Большие замыслы рождаются у Толстого на Кавказе. Он работает над романом «Четыре эпохи развития», начинает «Роман русского помещика», который, по мнению писателя, «будет полезной и доброй книгой» (т. 46, с. 145), задумывает большое эпическое произведение о казаках, жизнь которых так притягивала его своей цельностью, своей нераздельностью с природой.
Наряду с такими монументальными замыслами возникает насущная необходимость рассказать о том, что важно и дорого в данную минуту, что волнует и поражает своей неожиданностью. Толстой намеревается писать «Очерки Кавказа», программа которых включает самые разные сюжеты, подсказанные жизнью горцев, впечатлениями о Кавказе, военными событиями.
На Кавказе Толстой впервые увидел войну. Не сразу сложилось у него ясное и определенное отношение к этому явлению, С одной стороны, ему необходимо осмыслить сам факт войны, выработать свой взгляд на это состояние мира; с другой — словно предчувствуя, что осмысление это откроет что-то непоправимо-страшное, он намеренно ограничивается «детским взглядом» на вещи. «Странно, что мой детский взгляд — молодечество — на войну, для меня самый покойный», — записывает он в Дневнике в феврале 1852 года (т. 46, с. 90–91). «Детский взгляд»-это представление о кавказской войне, об этом «крае диком», сложившееся еще до Кавказа, под влиянием произведений Марлинского и отчасти романтических поэм Лермонтова. Но беспощадный анализ, которому подвергал Толстой свой внутренний мир и мир, его окружающий, уничтожал иллюзии, расшатывал устойчивые представления.
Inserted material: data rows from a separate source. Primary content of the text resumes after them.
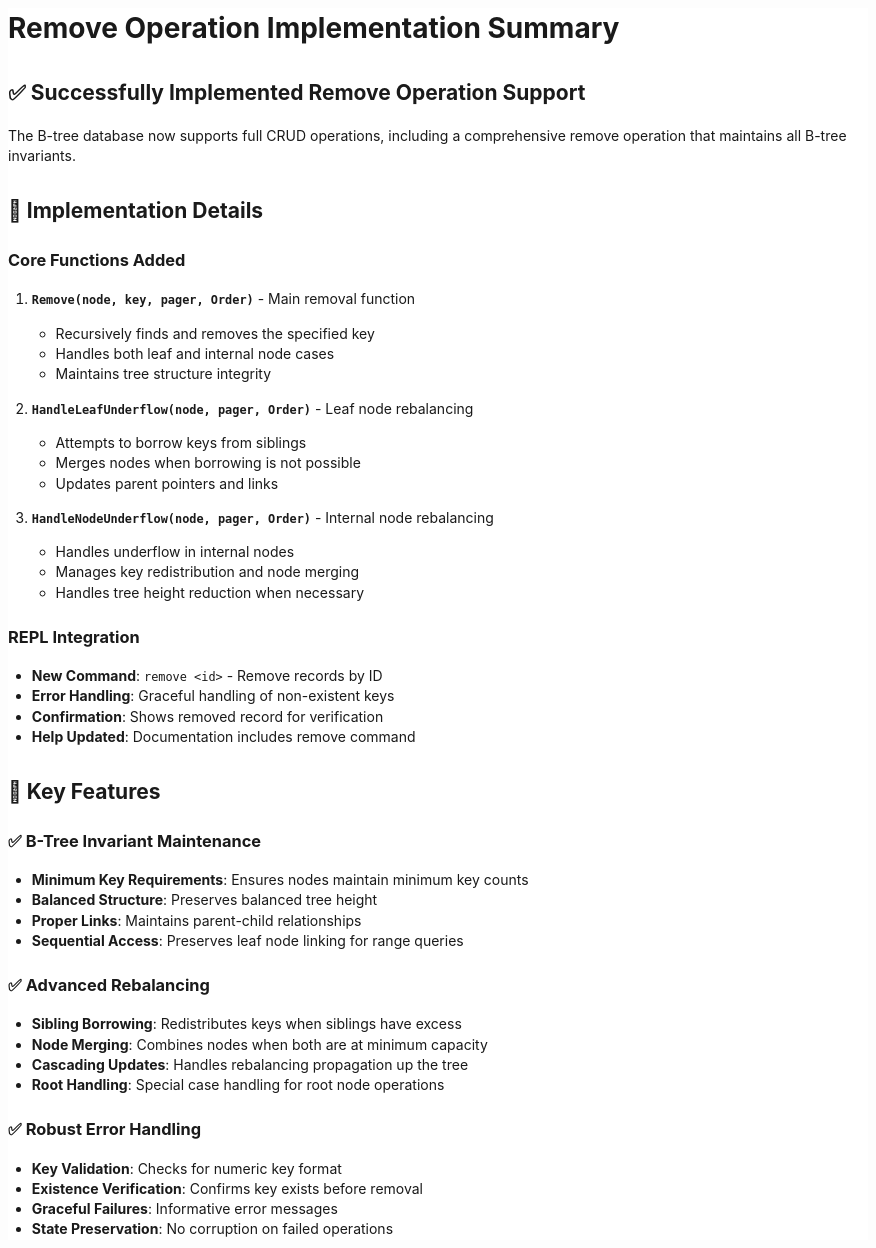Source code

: # Remove Operation Implementation Summary

## ✅ Successfully Implemented Remove Operation Support

The B-tree database now supports full CRUD operations, including a comprehensive remove operation that maintains all B-tree invariants.

## 🔧 Implementation Details

### Core Functions Added

1. **`Remove(node, key, pager, Order)`** - Main removal function
   - Recursively finds and removes the specified key
   - Handles both leaf and internal node cases
   - Maintains tree structure integrity

2. **`HandleLeafUnderflow(node, pager, Order)`** - Leaf node rebalancing
   - Attempts to borrow keys from siblings
   - Merges nodes when borrowing is not possible
   - Updates parent pointers and links

3. **`HandleNodeUnderflow(node, pager, Order)`** - Internal node rebalancing
   - Handles underflow in internal nodes
   - Manages key redistribution and node merging
   - Handles tree height reduction when necessary

### REPL Integration

- **New Command**: `remove <id>` - Remove records by ID
- **Error Handling**: Graceful handling of non-existent keys
- **Confirmation**: Shows removed record for verification
- **Help Updated**: Documentation includes remove command

## 🌟 Key Features

### ✅ B-Tree Invariant Maintenance
- **Minimum Key Requirements**: Ensures nodes maintain minimum key counts
- **Balanced Structure**: Preserves balanced tree height
- **Proper Links**: Maintains parent-child relationships
- **Sequential Access**: Preserves leaf node linking for range queries

### ✅ Advanced Rebalancing
- **Sibling Borrowing**: Redistributes keys when siblings have excess
- **Node Merging**: Combines nodes when both are at minimum capacity
- **Cascading Updates**: Handles rebalancing propagation up the tree
- **Root Handling**: Special case handling for root node operations

### ✅ Robust Error Handling
- **Key Validation**: Checks for numeric key format
- **Existence Verification**: Confirms key exists before removal
- **Graceful Failures**: Informative error messages
- **State Preservation**: No corruption on failed operations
Восприятие войны не могло долго оставаться на уровне «детского взгляда», «молодечества». «Молодечество» для Толстого уже не столь безупречно, и на страницах Дневника снова и снова появляются размышления о том, что такое истинная храбрость, кого можно назвать храбрым. В поисках ответа на эти вопросы возникает замысел первого рассказа «Письмо с Кавказа» (будущий «Набег»), где Толстой хочет на примерах из военной жизни рассмотреть и определить понятие храбрости. Храбрость для него — частное, конкретное выражение добродетели и потому во многом является мерилом нравственной ценности человека.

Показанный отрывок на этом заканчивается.